Nodejs(通常 JavaScript)更多地围绕异步进行设计,因此语言原语和语言运行时更多 async-aware。
由于 standard/original thread::sleep 是阻塞的,结果是异步库提供了 async_std::task::sleep( ... ),这是睡眠的非阻塞版本。它与 .await(无括号)一起使用:
task::sleep::( Duration::from_millis( 1 ) ).await;
这个 sleep 与 unstable 版本具有相同的效果:yield_now 在某种意义上它
moves the currently executing future to the back of the execution queue, making room for other futures to execute. This is especially useful after running CPU-intensive operations inside a future.
所以我猜,预期用途是在任务计划执行长时间工作时“友善地”在未来之间共享线程的使用。
我想知道 async/await。似乎是这样,因为下面的代码打印:
hello
good bye
hello
虽然the guide说
The futures::join macro makes it possible to wait for multiple different futures to complete while executing them all concurrently.

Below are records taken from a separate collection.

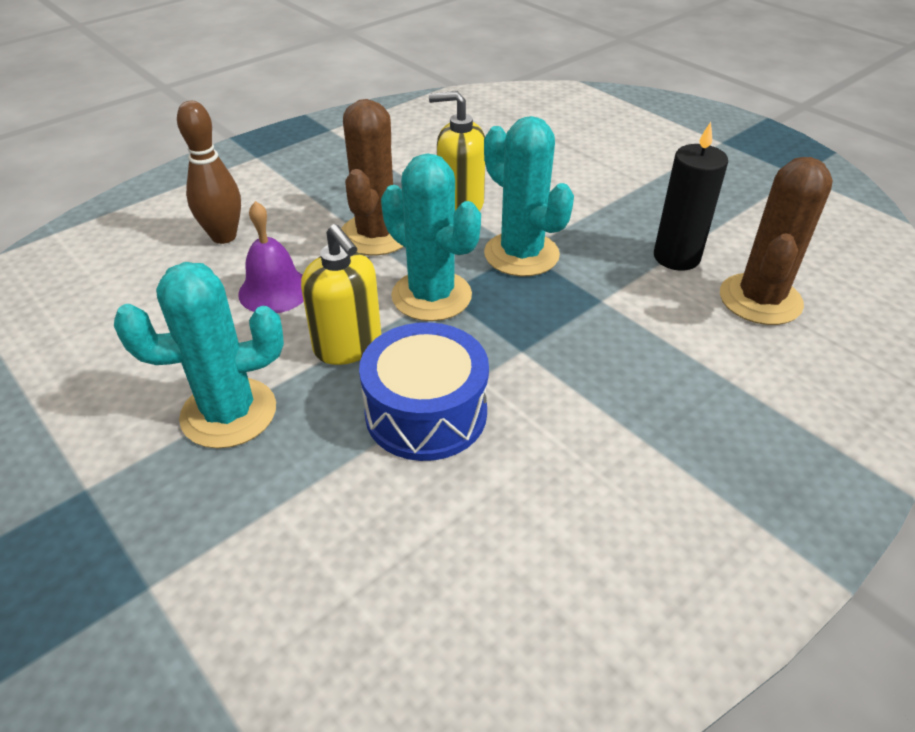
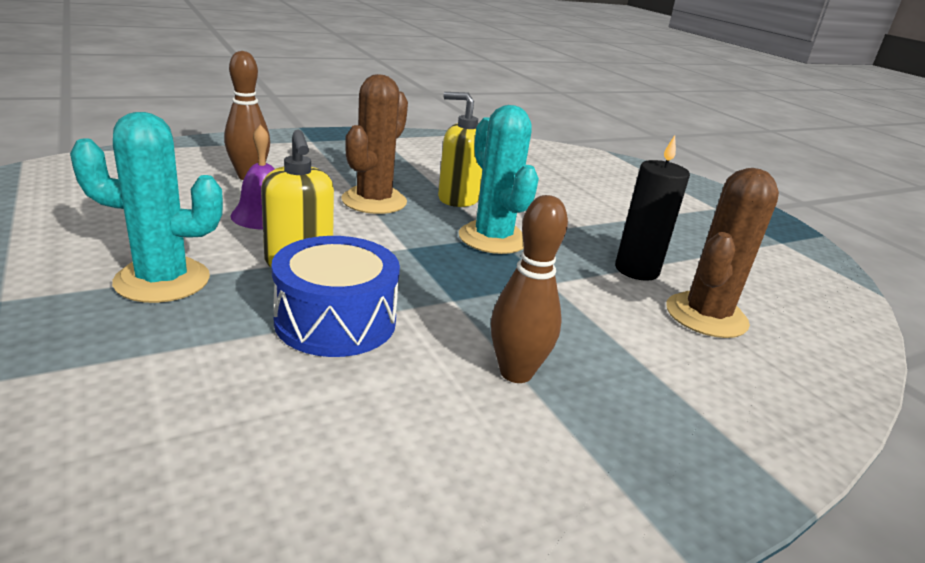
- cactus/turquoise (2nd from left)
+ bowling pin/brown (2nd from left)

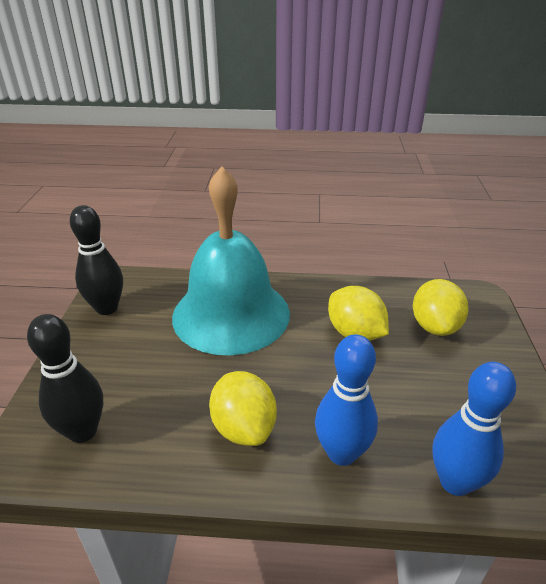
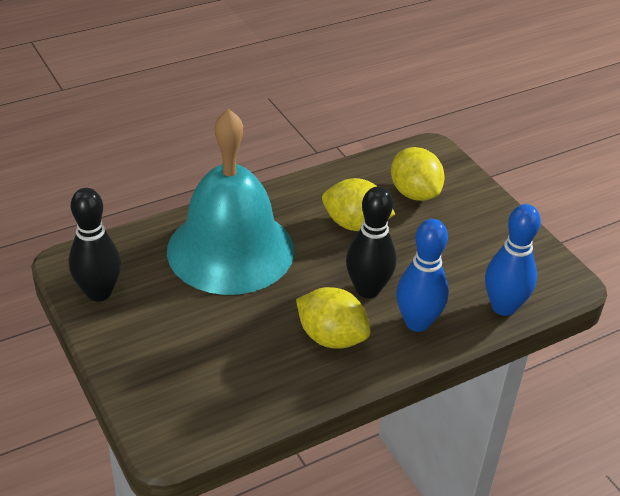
~ bowling pin/black (1st from left in the first image) to bowling pin/black (2nd from left)

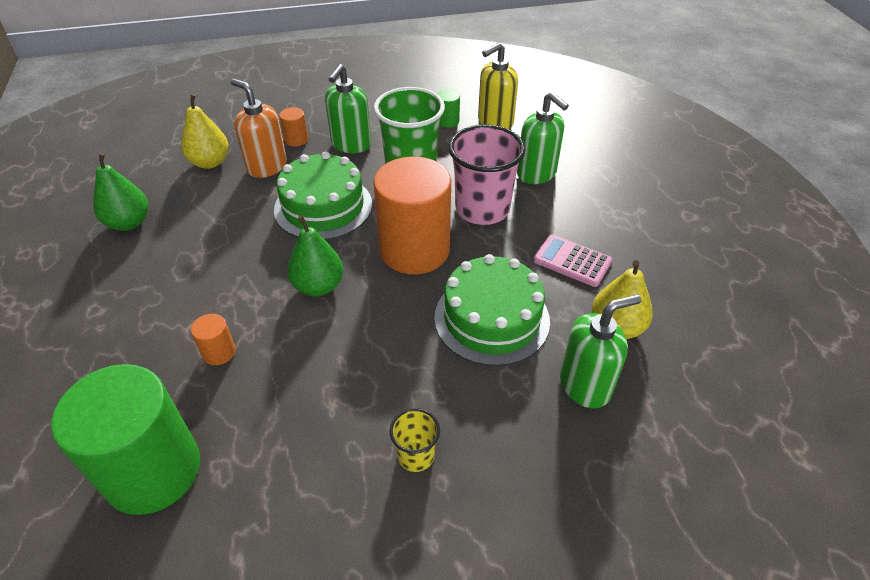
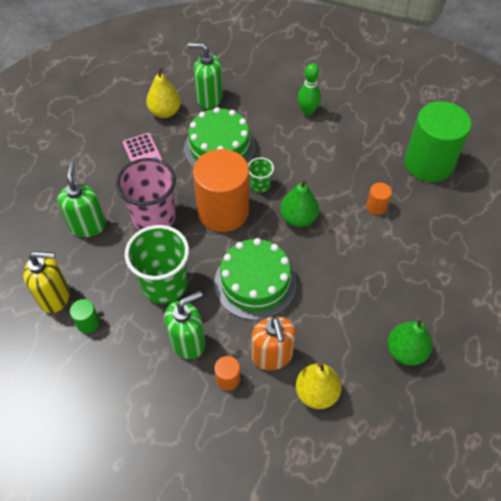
+ cup/green (2nd from left)
~ cup/yellow to bowling pin/green

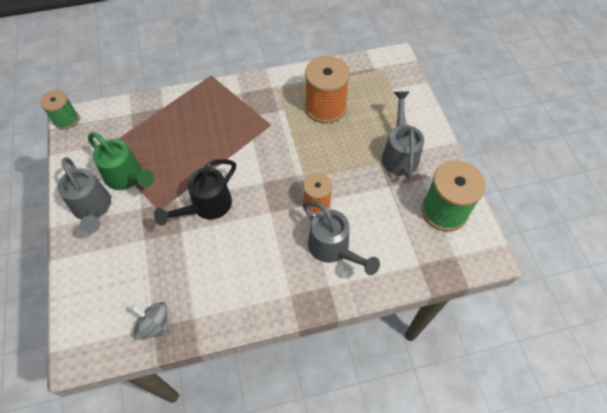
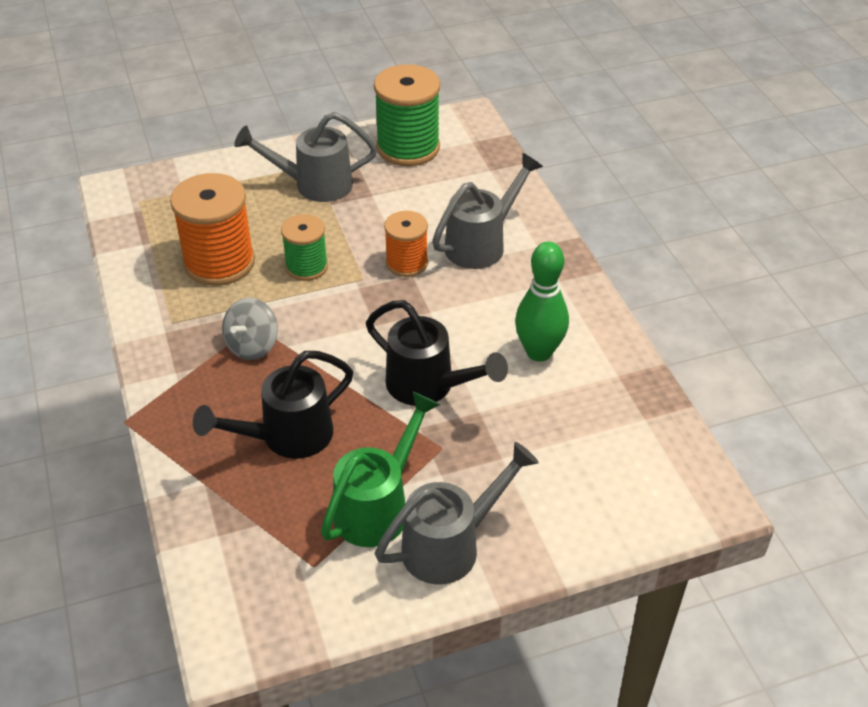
+ watering can/black (1st from left)
+ bowling pin/green
~ spool/green (1st from left)
~ spinning top/grey

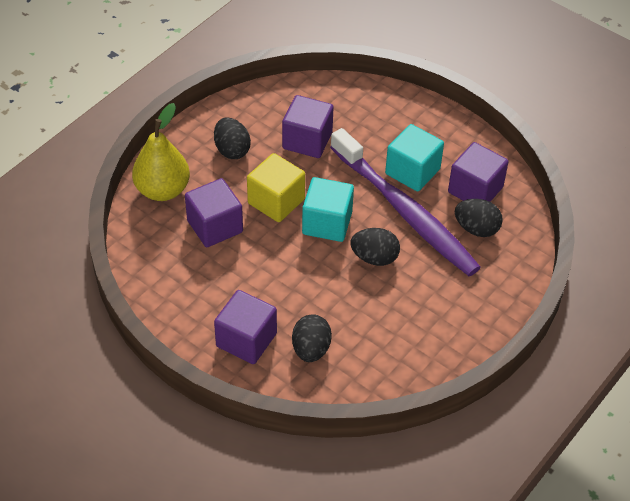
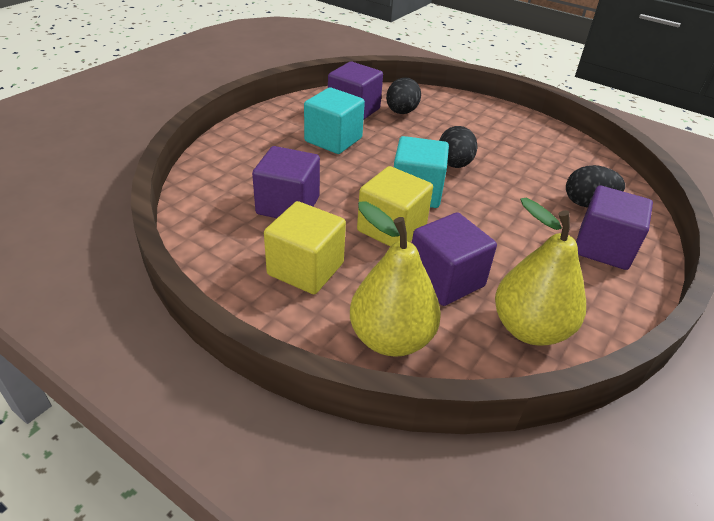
- toothbrush/purple
+ pear/yellow (2nd from left)
~ egg/black (1st from left) to cube/yellow (1st from left)

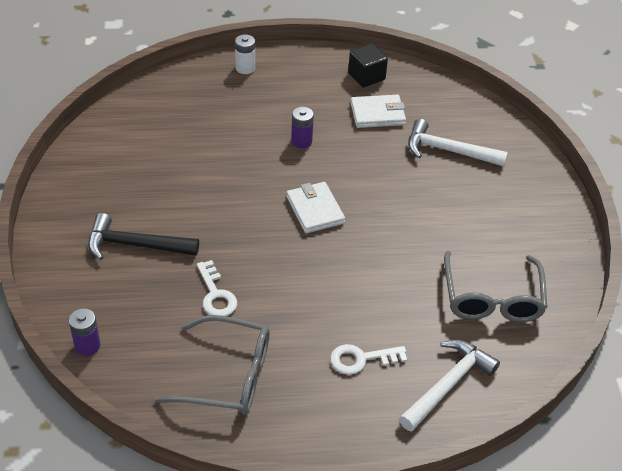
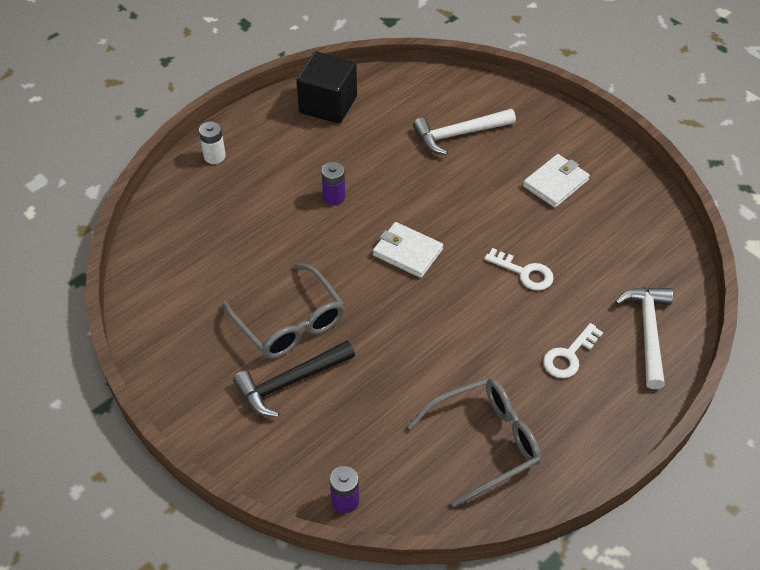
~ key/white (1st from left)
~ wallet/white (2nd from left)
~ glasses/grey (2nd from left in the first image) to glasses/grey (1st from left)
~ cube/black x1.54

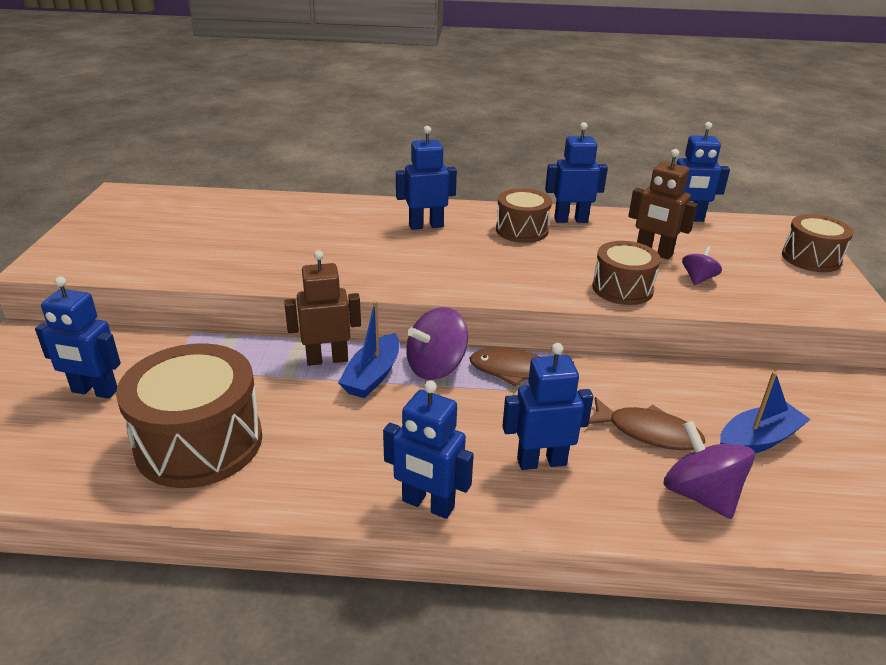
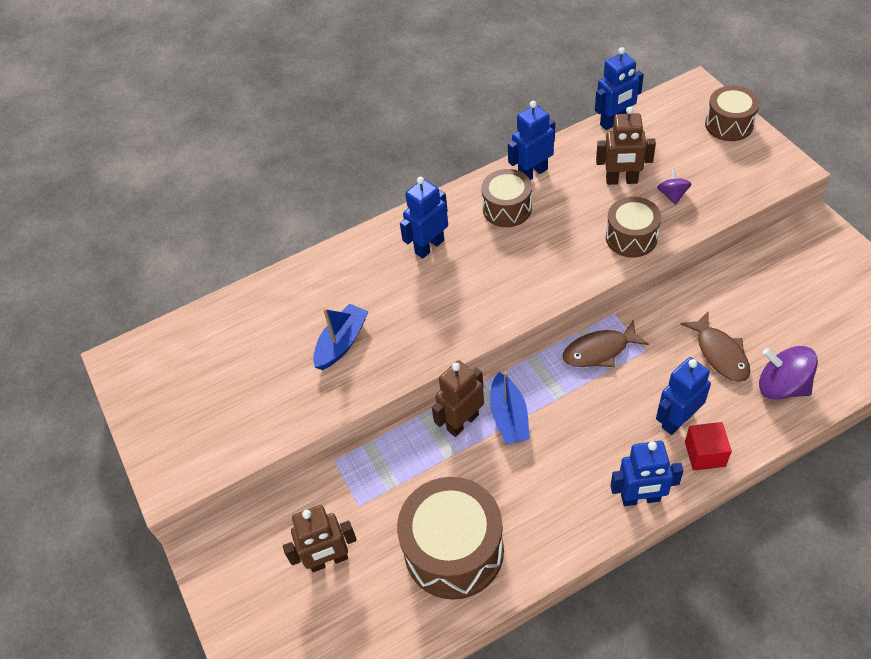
- spinning top/purple (1st from left)
+ cube/red
~ boat/blue (2nd from left in the first image) to boat/blue (1st from left)
~ robot/blue (1st from left) to robot/brown (1st from left)
~ fish/brown (2nd from left) 75 degrees clockwise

显然,对于 sleep,它是许多其他异步系统(例如 node.js)中预期行为的转移。
这样做有什么根本原因吗?
use std::time::Duration;
use std::thread;
async fn sayHiOne() {
println!( " hello " );
thread::sleep( Duration::from_millis( 3000 ) );
println!( " good bye " );
} // ()
async fn sayHiTwo() {
println!( " hello " );
} // ()
async fn mainAsync() {
let fut1 = sayHiOne();
let fut2 = sayHiTwo();
futures::join!( fut1, fut2 );
} // ()
fn main() {
block_on( mainAsync() );
} // ()
补充:实际线程的预期行为 (I)
fn main() {
let fut1 = do_async( move || {
println!( "hello" );
thread::sleep( Duration::from_millis( 3000 ) );
println!( "good bye" );
});
let fut2 = do_async( move || {
println!( "hello" );
});
fut1();
fut2();
}
use std::thread;
use std::time::Duration;
use std::sync::mpsc::channel;
fn do_async<TOut, TFun>( foo: TFun ) -> (impl FnOnce()-> TOut)
where
TOut: Send + Sync + 'static,
TFun: FnOnce() -> TOut + Send + Sync + 'static
{
let (sender, receiver)
= channel::< TOut >();
let hand = thread::spawn(move || {
sender.send( foo() ).unwrap();
} );
let f = move || -> TOut {
let res = receiver.recv().unwrap();
hand.join().unwrap();
return res;
};
return f;
} // ()
是的,它仍然适用。它从根本上必须是那样的,因为就像链接的答案所说的那样,每个异步函数将在同一个线程上 运行 - std::thread::sleep 对异步一无所知,因此会使整个线程休眠。
Nodejs(通常 JavaScript)更多地围绕异步进行设计,因此语言原语和语言运行时更多 async-aware。
由于 standard/original thread::sleep 是阻塞的,结果是异步库提供了 async_std::task::sleep( ... ),这是睡眠的非阻塞版本。它与 .await(无括号)一起使用:
task::sleep::( Duration::from_millis( 1 ) ).await;
这个 sleep 与 unstable 版本具有相同的效果:yield_now 在某种意义上它
moves the currently executing future to the back of the execution queue, making room for other futures to execute. This is especially useful after running CPU-intensive operations inside a future.
所以我猜,预期用途是在任务计划执行长时间工作时“友善地”在未来之间共享线程的使用。